# loft extension sugestions



## kingsley hannah (Jan 9, 2008)

hey everyone i am looking at extending my loft with an avairy on the front
and i want to know your thoughts,
i hava tached a pic of the loft as it is now, i have 2 ideas of how build the avary, the first idea i had was to build a cage that goes from the ground up under the landing boards, and extends out about a meter (3feet), if i go with this option i wonder what the best option is for the floor/ground i want to keep it prety nateral and dont want to put concrete down, thought maybe try to grow grass or other types of plants in the bottom???

the other option i have looked at is very simalar but insted of going to the ground it will stop at the hight of the windows (suspended) and will have a wire mesh floor? 

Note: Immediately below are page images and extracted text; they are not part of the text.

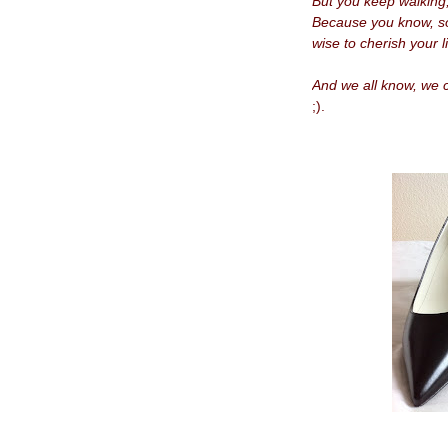
But you keep walking,
Because
you
know, s
wise to cherish your l
And we all know, we 
;).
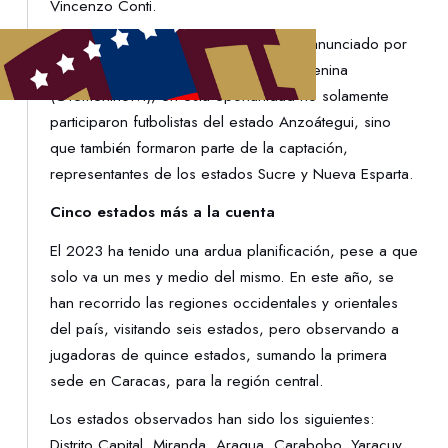
Vincenzo Conti.
Es importante recordar que, como fue anunciado por
los medios oficiales de la Vinotinto femenina
(@femeninofvf), en esta oportunidad no solamente
participaron futbolistas del estado Anzoátegui, sino
que también formaron parte de la captación,
representantes de los estados Sucre y Nueva Esparta.
Cinco estados más a la cuenta
El 2023 ha tenido una ardua planificación, pese a que
solo va un mes y medio del mismo. En este año, se
han recorrido las regiones occidentales y orientales
del país, visitando seis estados, pero observando a
jugadoras de quince estados, sumando la primera
sede en Caracas, para la región central.
Los estados observados han sido los siguientes:
Distrito Capital, Miranda, Aragua, Carabobo, Yaracuy,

the things that need to be considered are cats (curently no cats have been a problem but there are a few in the area)
i also want to use the entrance to the avery as a basketing hatch ( buy putting a basket over the entrance with a sliding door hopfuly meaning the birds will be more confident to go into a small cace inside the avery

thanks for your thoughts


----------



## kingsley hannah (Jan 9, 2008)

sorry immage didnt load? 
visit this threed to see pics


----------



## kingsley hannah (Jan 9, 2008)

http://www.pigeons.biz/forums/f38/help-with-my-new-loft-26809-2.html


----------



## adamant (Apr 16, 2009)

page wont load


----------